The Face Of Saudi Domestic Abuse
This story was written by CBS News Correspondent Sheila MacVicar.
Eighteen months ago, Rania Al Baz was a stunningly beautiful young Saudi woman, who prided herself on her modern life and her professional accomplishments as the very visible host of Saudi Television's morning show.
On screen, she wore brightly colored headscarves in defiance of the ubiquitous black women are obliged to wear outside their homes, and in a country where women have just been permitted to vote (in elections for a Chamber of Commerce in Jeddah), she discussed everything from politics to medicine and current events with ease.
But there was a terrible secret in her life. After falling in love and marrying her husband and father of her three children, he began to beat her. Mostly, she said, he was careful not to leave marks, and always he begged forgiveness. Like many women in many countries, she felt unable to leave him, and was further constrained by Saudi law which only rarely grants women divorces, and forces them to relinquish custody of their children.
One night in April, 2004, he began to beat her again. "He told me, 'I'm not coming to beat you, I'm coming to kill you.' He grabbed me by the neck and flung me to the ground," says Al Baz.
Repeatedly, Mohammed al Fallatta slammed his wife's head into the marble floor of their entry hall. He strangled her until she fell unconscious, then bundled her body into a car, intending to dump her in the desert. But hearing her moan, he changed his mind and left her at a hospital emergency ward.
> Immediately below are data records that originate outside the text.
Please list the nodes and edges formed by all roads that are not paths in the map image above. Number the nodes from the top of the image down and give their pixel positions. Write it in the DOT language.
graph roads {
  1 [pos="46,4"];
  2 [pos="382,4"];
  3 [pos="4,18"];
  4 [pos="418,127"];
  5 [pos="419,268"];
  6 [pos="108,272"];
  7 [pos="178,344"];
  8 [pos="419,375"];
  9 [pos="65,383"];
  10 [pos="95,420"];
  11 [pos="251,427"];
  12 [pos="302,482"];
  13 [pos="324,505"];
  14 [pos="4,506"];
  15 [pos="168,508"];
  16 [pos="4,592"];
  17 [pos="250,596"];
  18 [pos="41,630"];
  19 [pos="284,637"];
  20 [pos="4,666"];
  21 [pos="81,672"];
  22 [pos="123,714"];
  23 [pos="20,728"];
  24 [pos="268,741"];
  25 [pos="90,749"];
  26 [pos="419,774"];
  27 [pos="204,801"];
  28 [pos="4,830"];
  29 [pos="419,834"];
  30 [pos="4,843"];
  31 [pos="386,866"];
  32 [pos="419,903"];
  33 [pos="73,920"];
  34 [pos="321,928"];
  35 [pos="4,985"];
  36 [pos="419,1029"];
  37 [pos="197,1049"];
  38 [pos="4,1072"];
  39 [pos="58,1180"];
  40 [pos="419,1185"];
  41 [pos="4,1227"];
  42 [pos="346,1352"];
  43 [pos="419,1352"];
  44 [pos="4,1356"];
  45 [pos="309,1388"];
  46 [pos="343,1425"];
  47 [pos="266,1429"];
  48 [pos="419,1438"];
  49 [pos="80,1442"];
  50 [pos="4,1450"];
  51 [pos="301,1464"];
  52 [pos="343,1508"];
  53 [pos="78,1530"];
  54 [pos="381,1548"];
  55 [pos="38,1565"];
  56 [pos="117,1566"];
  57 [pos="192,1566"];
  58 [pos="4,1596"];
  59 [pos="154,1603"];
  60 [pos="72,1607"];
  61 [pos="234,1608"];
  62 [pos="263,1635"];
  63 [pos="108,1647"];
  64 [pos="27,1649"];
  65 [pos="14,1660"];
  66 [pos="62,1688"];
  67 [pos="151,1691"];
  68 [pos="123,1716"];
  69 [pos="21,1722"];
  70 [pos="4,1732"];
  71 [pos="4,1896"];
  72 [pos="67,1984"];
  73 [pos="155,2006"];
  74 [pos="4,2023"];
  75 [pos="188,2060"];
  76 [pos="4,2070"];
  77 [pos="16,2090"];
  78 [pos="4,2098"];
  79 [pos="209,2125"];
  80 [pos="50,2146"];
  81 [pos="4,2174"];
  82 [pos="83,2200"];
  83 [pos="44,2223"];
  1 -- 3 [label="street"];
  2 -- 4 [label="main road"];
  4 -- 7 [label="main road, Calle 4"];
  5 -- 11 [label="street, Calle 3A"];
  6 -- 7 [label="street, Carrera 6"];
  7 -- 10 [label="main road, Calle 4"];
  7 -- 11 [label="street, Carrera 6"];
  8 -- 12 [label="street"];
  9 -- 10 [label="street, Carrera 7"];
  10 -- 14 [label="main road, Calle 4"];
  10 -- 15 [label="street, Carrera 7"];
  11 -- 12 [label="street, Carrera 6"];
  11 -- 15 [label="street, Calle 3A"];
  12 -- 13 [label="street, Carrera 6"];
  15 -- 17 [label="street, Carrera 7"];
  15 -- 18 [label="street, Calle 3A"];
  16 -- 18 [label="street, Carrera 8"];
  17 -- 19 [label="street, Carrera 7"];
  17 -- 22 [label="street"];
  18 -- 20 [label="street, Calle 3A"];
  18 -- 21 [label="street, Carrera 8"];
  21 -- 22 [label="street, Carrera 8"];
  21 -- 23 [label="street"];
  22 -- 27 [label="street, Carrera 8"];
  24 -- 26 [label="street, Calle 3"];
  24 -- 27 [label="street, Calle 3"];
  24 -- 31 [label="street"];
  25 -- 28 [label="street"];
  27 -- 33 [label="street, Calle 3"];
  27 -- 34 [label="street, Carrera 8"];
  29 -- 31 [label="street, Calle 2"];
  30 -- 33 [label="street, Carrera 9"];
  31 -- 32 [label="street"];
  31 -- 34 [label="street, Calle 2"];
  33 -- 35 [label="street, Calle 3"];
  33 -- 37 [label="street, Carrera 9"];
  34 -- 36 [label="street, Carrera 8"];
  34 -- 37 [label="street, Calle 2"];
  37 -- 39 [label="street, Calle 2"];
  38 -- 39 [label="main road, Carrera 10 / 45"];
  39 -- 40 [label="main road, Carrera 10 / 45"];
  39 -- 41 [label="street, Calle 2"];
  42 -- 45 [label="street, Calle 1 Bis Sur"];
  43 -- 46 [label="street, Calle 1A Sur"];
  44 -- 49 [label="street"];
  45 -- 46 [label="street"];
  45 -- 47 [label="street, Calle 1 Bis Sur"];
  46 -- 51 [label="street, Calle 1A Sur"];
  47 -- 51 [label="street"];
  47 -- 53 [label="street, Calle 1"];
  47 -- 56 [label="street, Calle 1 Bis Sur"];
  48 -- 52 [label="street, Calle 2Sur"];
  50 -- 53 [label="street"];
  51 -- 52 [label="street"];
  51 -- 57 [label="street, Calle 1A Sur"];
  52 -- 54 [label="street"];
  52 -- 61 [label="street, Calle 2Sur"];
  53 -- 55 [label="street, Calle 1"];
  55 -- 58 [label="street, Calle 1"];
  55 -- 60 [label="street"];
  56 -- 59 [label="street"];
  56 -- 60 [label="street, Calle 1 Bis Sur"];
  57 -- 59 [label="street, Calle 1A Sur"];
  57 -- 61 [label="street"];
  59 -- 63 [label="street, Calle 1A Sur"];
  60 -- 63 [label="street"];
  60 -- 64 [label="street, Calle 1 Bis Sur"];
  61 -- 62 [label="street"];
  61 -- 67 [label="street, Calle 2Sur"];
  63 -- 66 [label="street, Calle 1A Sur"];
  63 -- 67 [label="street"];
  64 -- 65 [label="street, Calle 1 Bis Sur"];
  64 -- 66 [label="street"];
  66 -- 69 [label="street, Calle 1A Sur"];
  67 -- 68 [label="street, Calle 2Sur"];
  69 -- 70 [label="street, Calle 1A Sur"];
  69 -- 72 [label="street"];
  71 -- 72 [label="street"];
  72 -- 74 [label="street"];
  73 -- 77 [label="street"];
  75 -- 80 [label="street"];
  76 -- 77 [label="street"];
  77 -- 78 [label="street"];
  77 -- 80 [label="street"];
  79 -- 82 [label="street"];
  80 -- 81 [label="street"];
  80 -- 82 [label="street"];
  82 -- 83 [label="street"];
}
Doctors gave her a less than ten percent chance of survival. Her face was fractured in thirteen places, and she was severely concussed. While she was in a coma, fighting for her life, her father took photographs of her severely beaten face, and when she regained consciousness, she agreed they could be printed.
"I decided to have my picture published so that it would be a lesson for others, for every man and every woman," says Al Baz.
Al Baz says from the moment she began to recover, she knew that "nothing could ever be the same again. Everything had changed." But, she added, "Society had given me confidence, a voice, the right to speak. I knew I could have an impact."
The sight of what had happened to her very familiar face at the hands of her abusive husband tore the veil off the taboo subject of domestic abuse and sparked a debate throughout the Arab world. Domestic abuse, by its very nature, is difficult to quantify in every society. But in Saudi Arabia, where strict Islamic Sharia law is applied, there are no statistics and very rarely any kind of prosecution.
Professor Madawi al Rasheed, herself a Saudi, is an anthropologist living in exile in London. "It's very difficult for these women to open up and talk about something so private and so humiliating and unless you have women represented in some of the institutions, such as the police and the judiciary," she says. "You're not going to have enough women coming from under-privileged background to talk about their plight in Saudi society."
In coming forward, Al Baz set off a debate. Her husband excused himself on TV, saying as a husband, he had the right to beat his wife. Charged with attempted murder, he was released when Al Baz was obliged to publicly pardon him in order to ensure she got a divorce and custody of the children.
From Lebanon to Qatar, audiences of Arabic satellite channels watched as incredulous women listened to men argue their right to administer what they called "light beatings." Clerics gave religious approval, some saying that as long as it didn't happen in front of the children, or leave marks on the face, beatings were permissible for a "disobedient wife."
Al Baz, called a hero by some in the Arab press, and courageous by women's groups, was vilified elsewhere.
"Many insults, so many criticisms," Al Baz says. "They said I was an agent of the Western world, that I was looking for money. Many people, up until now, in my country, consider me an embarrassment."
Nine facial surgeries later (she still needs three more and her medical bills are being paid by a sympathetic member of the Saudi Royal family), her face is not the same, and never will be. That, however, is not the reason she has been unable to return to television. Al Baz has become radioactive. Many in her own family now shun her, saying that by going public about something that should have remained private, she had shamed them.
Even getting out of Saudi Arabia was hard. On two occasions, although her papers were in order, she was prevented from boarding her flight to Europe.
She did manage to leave, and is now in Paris, where her book, "Disfigured" is on French best-seller lists and due to be published in the U.S. In Paris, she says she feels safer.